Results are most sensitive to τ and f. Wind stress depends on drag formulations, stability, and measurement height. Density varies with temperature and salinity, but typical ρ changes only slightly affect M. Consider using a range of τ values (e.g., ±20%) to bracket expected transport.

8) Model limits in real oceans

The classical Ekman solution assumes steady forcing, constant eddy viscosity, and negligible stratification effects on the depth integral. In practice, time variability, fronts, sea ice, and shallow shelves can modify transport. Treat this calculator as a first‑order diagnostic, then compare with observations or numerical model output.

FAQs

1) What is “transport per unit width”?

It is the depth‑integrated horizontal flow divided by the width of the current band. The unit m²/s can be multiplied by a coastline length to estimate a volume rate in m³/s.

2) Why does the calculator need hemisphere?

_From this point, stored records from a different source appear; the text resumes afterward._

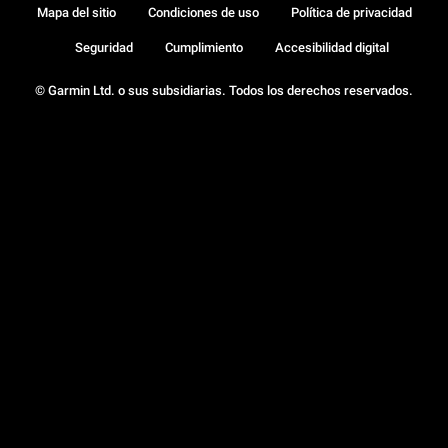
Mapa del sitio
Condiciones de uso
Política de privacidad
Seguridad
Cumplimiento
Accesibilidad digital
© Garmin Ltd. o sus subsidiarias. Todos los derechos reservados.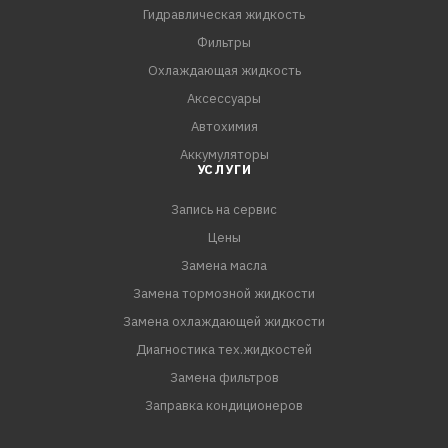
Гидравлическая жидкость
Фильтры
Охлаждающая жидкость
Аксессуары
Автохимия
Аккумуляторы
УСЛУГИ
Запись на сервис
Цены
Замена масла
Замена тормозной жидкости
Замена охлаждающей жидкости
Диагностика тех.жидкостей
Замена фильтров
Заправка кондиционеров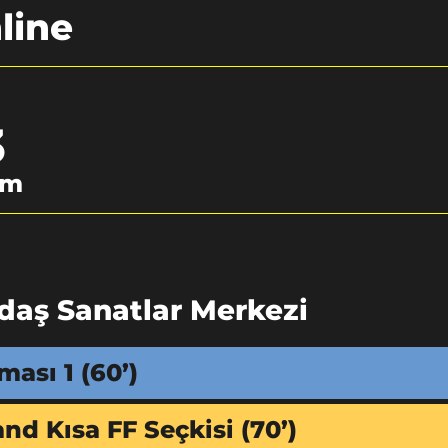
line
3
im
aş Sanatlar Merkezi
ması 1
(60’)
nd Kısa FF Seçkisi
(70’)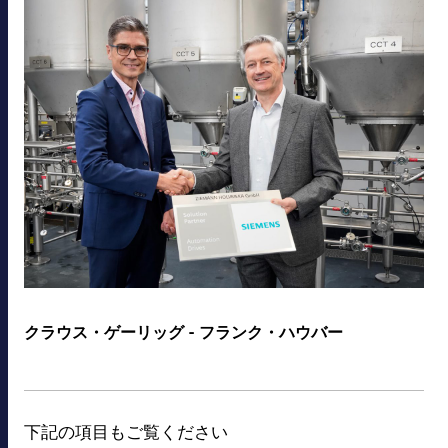
クラウス・ゲーリッグ - フランク・ハウバー
下記の項目もご覧ください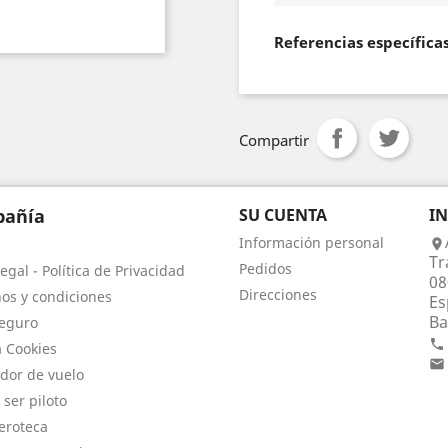
Referencias específica
Compartir
añía
SU CUENTA
I
Información personal

Tr
Pedidos
egal - Política de Privacidad
08
Direcciones
os y condiciones
Es
Ba
eguro

a Cookies

dor de vuelo
 ser piloto
eroteca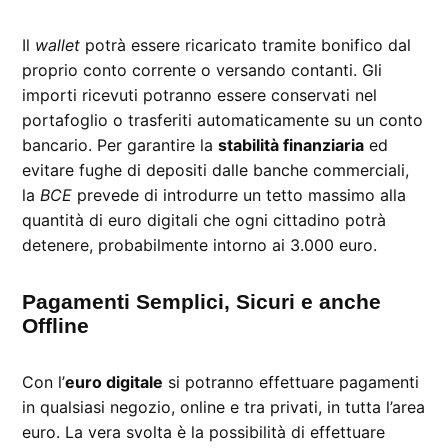
Il
wallet
potrà essere ricaricato tramite bonifico dal
proprio conto corrente o versando contanti. Gli
importi ricevuti potranno essere conservati nel
portafoglio o trasferiti automaticamente su un conto
bancario. Per garantire la
stabilità finanziaria
ed
evitare fughe di depositi dalle banche commerciali,
la
BCE
prevede di introdurre un tetto massimo alla
quantità di euro digitali che ogni cittadino potrà
detenere, probabilmente intorno ai 3.000 euro.
Pagamenti Semplici, Sicuri e anche
Offline
Con l’
euro digitale
si potranno effettuare pagamenti
in qualsiasi negozio, online e tra privati, in tutta l’area
euro. La vera svolta è la possibilità di effettuare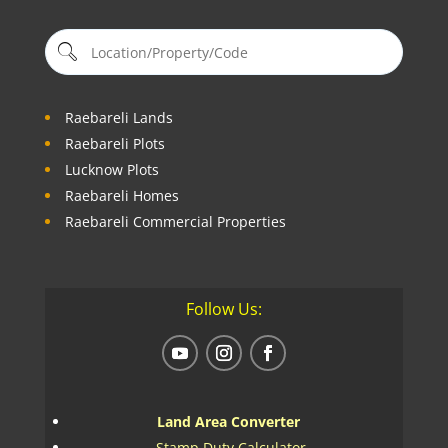
Raebareli Lands
Raebareli Plots
Lucknow Plots
Raebareli Homes
Raebareli Commercial Properties
Follow Us:
Land Area Converter
Stamp Duty Calculator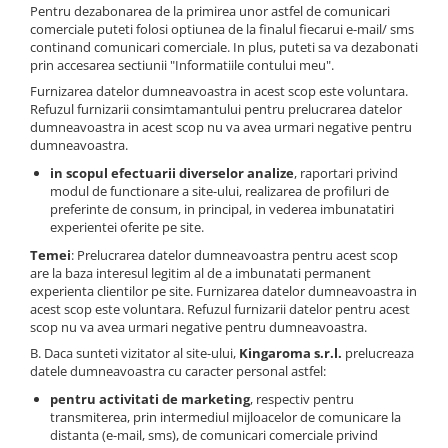
Pentru dezabonarea de la primirea unor astfel de comunicari
comerciale puteti folosi optiunea de la finalul fiecarui e-mail/ sms
continand comunicari comerciale. In plus, puteti sa va dezabonati
prin accesarea sectiunii "Informatiile contului meu".
Furnizarea datelor dumneavoastra in acest scop este voluntara.
Refuzul furnizarii consimtamantului pentru prelucrarea datelor
dumneavoastra in acest scop nu va avea urmari negative pentru
dumneavoastra.
in scopul efectuarii diverselor analize
, raportari privind
modul de functionare a site-ului, realizarea de profiluri de
preferinte de consum, in principal, in vederea imbunatatiri
experientei oferite pe site.
Temei
: Prelucrarea datelor dumneavoastra pentru acest scop
are la baza interesul legitim al de a imbunatati permanent
experienta clientilor pe site. Furnizarea datelor dumneavoastra in
acest scop este voluntara. Refuzul furnizarii datelor pentru acest
scop nu va avea urmari negative pentru dumneavoastra.
B. Daca sunteti vizitator al site-ului,
Kingaroma s.r.l.
prelucreaza
datele dumneavoastra cu caracter personal astfel:
pentru activitati de marketing
, respectiv pentru
transmiterea, prin intermediul mijloacelor de comunicare la
distanta (e-mail, sms), de comunicari comerciale privind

Hemisphere determines the sign of f, which sets whether the Ekman transport is rotated right or left of the wind stress. The magnitude depends on |f|, but the direction depends on the sign.

3) Why are equatorial results rejected?

Near the equator, f approaches zero, so the ideal formula predicts unrealistically large transport. Real dynamics there involve different balances and wave responses, so a simple Ekman estimate is not reliable.

4) How do I choose τx and τy?

Use wind stress from a reanalysis product, buoy estimates, or compute it from wind speed using a drag coefficient. Ensure your axes match the calculator: +x eastward and +y northward.

5) What density should I use?

A common default is 1025 kg/m³ for seawater. If you have local temperature and salinity, using 1020–1030 kg/m³ is usually sufficient for transport estimates.

6) Does this give Ekman layer depth?

No. This calculator returns the depth‑integrated transport. Ekman depth depends on vertical mixing and can vary widely; estimating it requires an eddy viscosity or turbulent scaling.

7) How do I estimate offshore transport for upwelling?

Compute M, then project its vector onto the direction normal to the coastline. That normal component is the offshore transport per unit width; multiply by coastline length to obtain a volume estimate.